Go for a meal or a cup of coffee, stay for the southern hospitality. 

Dixie, a new restaurant in downtown South Bend, is nearly complete and co-owner Aislin Keith said it will not only bring a taste of the south to northern Indiana, but also bring the culture, music and art right along with it. After all, she grew up on the south side of New Orleans. 

“It’s just Dixie. That’s it. It’s food, it’s culture. It’s place, it’s a spirit.”

“I miss the food and the culture of the south,” she said. “It’s more about hospitality and taking something right in front of you and making something out of it.” 

The restaurant’s focus will be regional southern, and Keith explained that can cover a big area – from Kentucky to as far south as New Mexico – with Cajun and French influence in dishes like red beans and rice or gumbo, and traditional dishes like grilled cheese, burgers or biscuits and gravy. 

Keith said she is trying to source most of her food as locally as possible — getting chicken and pork from local Amish farmers and even growing 60 to 70 percent of the restaurant’s produce with partner, co-owner and gardner Everett Kettle, she said. 

Walk inside the restaurant, and Keith said you’ll see a map of Michigan, Indiana and Illinois that shows where the food comes from, complete with a picture of the farmer who produced the goods. 

What Keith can’t obtain locally she said she will find via direct trade, so it tastes like you went to Louisiana. 

“Southern or regional food is a spirit,” she said. “Particularly in New Orleans, food and culture can’t be separate. It’s the hand in the glove.” 

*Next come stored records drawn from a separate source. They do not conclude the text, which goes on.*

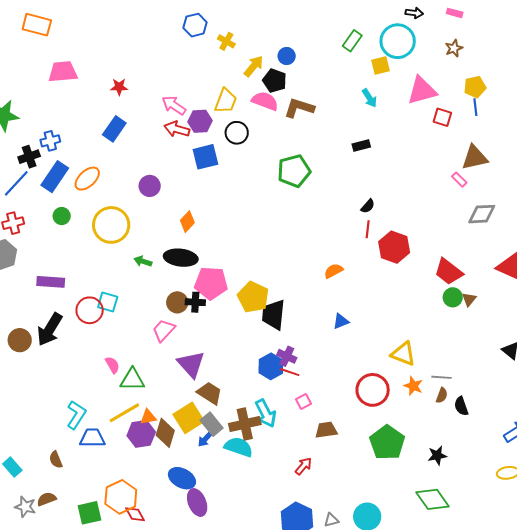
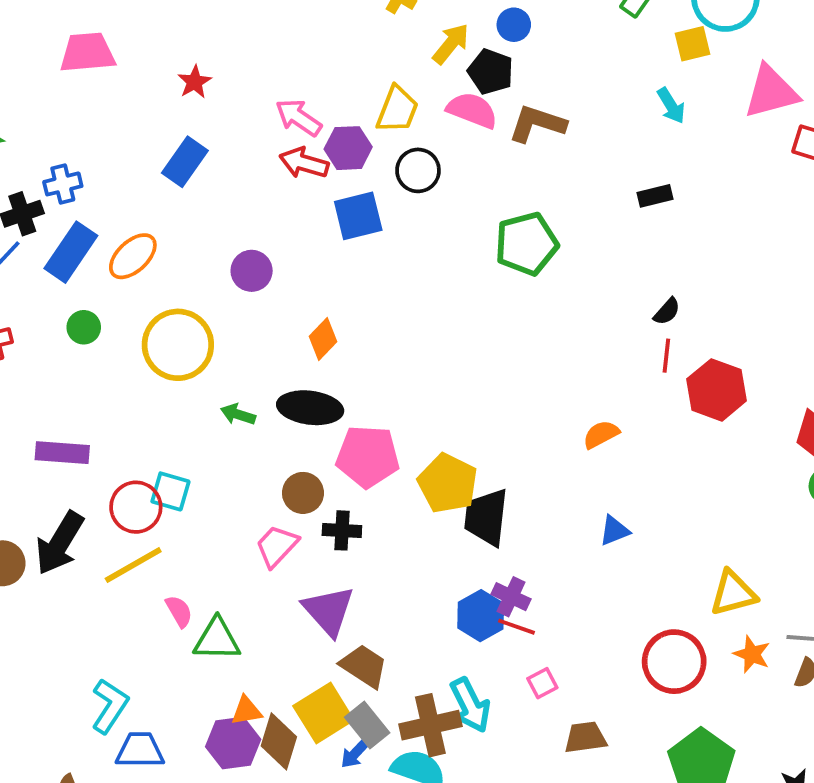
red star: (119, 87) -> (195, 82), turned -30
black cross: (195, 302) -> (342, 530), moved
yellow triangle: (403, 354) -> (733, 593), turned -36
yellow line: (124, 413) -> (133, 565), moved

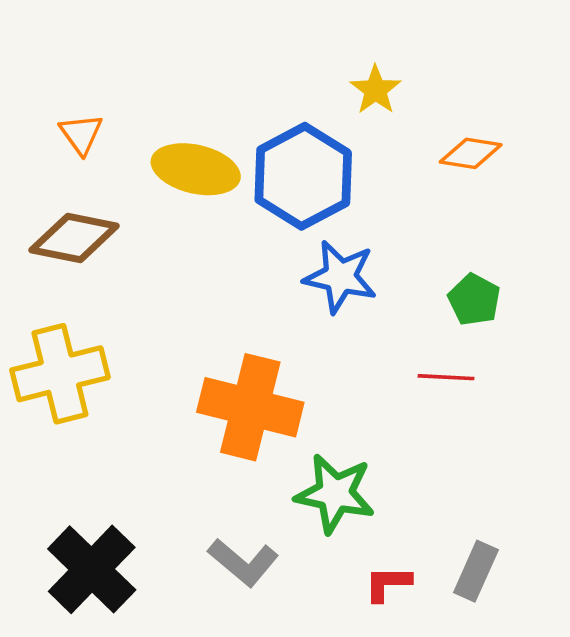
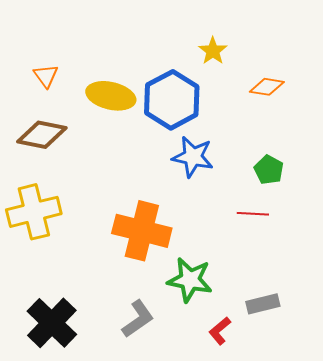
gray L-shape: (243, 562) -> (138, 319), turned -75
gray rectangle: (476, 571) -> (263, 304), moved, turned 52
red L-shape: (388, 583) -> (220, 331), turned -40

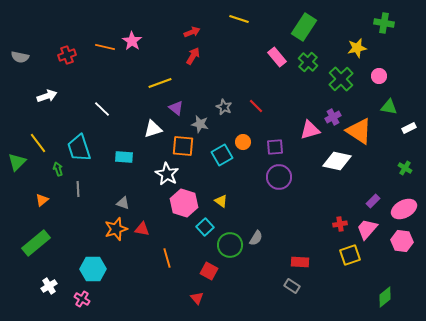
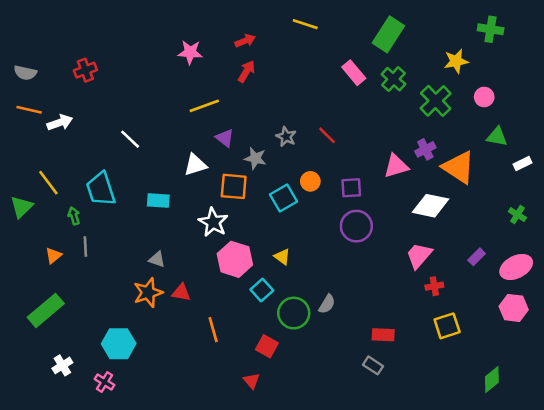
pink star: (132, 41) -> (190, 52), moved, turned -30
orange line: (105, 47) -> (29, 110), moved
gray line: (78, 189) -> (85, 247), moved
pink trapezoid: (367, 229) -> (419, 255), moved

The building that houses Dixie was converted from a gas station to a restaurant in 1962, Keith said. The front area is a diner where guests can grab a plate in what she called a “trough” line and fill up at breakfast with eggs, ham, and biscuits and gravy.

At lunch, Keith said the menu will switch to red beans and rice, three soups, a carved meat or an entree salad, or classics like burgers, sandwiches and po’boys. 

“You should be able to get in and out in 20 minutes,” she said. “We want guests to get something tasty in a hurry.” 

For dinner, the menu will offer more traditional southern dishes, and at least one vegan or gluten-free dish.

In between meals, Keith will offer pastries and pots of coffee to split with a friend in the afternoon, or tapas late in the evening. 

Venture into the back room, and Keith said there will be an overflow area with a stage for live jazz and bluegrass music. 

She also hopes to have a full liquor license by St. Patrick’s day, plus a veranda off the back of the restaurant by Easter. 

There will be wireless internet in the restaurant, but Keith encourages guests to unplug. 

“We have signs all over that remind guests to turn off their phones,” she said. “Staff are trained to greet guests and remind them to switch their cellphones off. I can’t stand that people have these boxes in their hands at all times. Enjoy your food, enjoy the people you’re with.” 

The restaurant crew was resolving a few mechanical and electrical issues Tuesday, Jan. 27, but Keith plans to have around half a dozen breakfasts and lunches to serve next Wednesday and Thursday, Feb. 4 and 5, respectively.

The official soft opening will be Feb. 9, and Keith has the grand opening planned for Mardi Gras. 

“It’s not a cafe, it’s not a restaurant, it’s not a bistro,” Keith said. “It’s just Dixie. That’s it. It’s food, it’s culture. It’s place, it’s a spirit.” 

If you go: 

Dixie is at 808 E. Colfax Ave. in South Bend.

Hours are from 5:30 a.m. to at least 11 p.m., seven days per week. Soon, Keith hopes to stay open 24-hours from Thursday to Monday.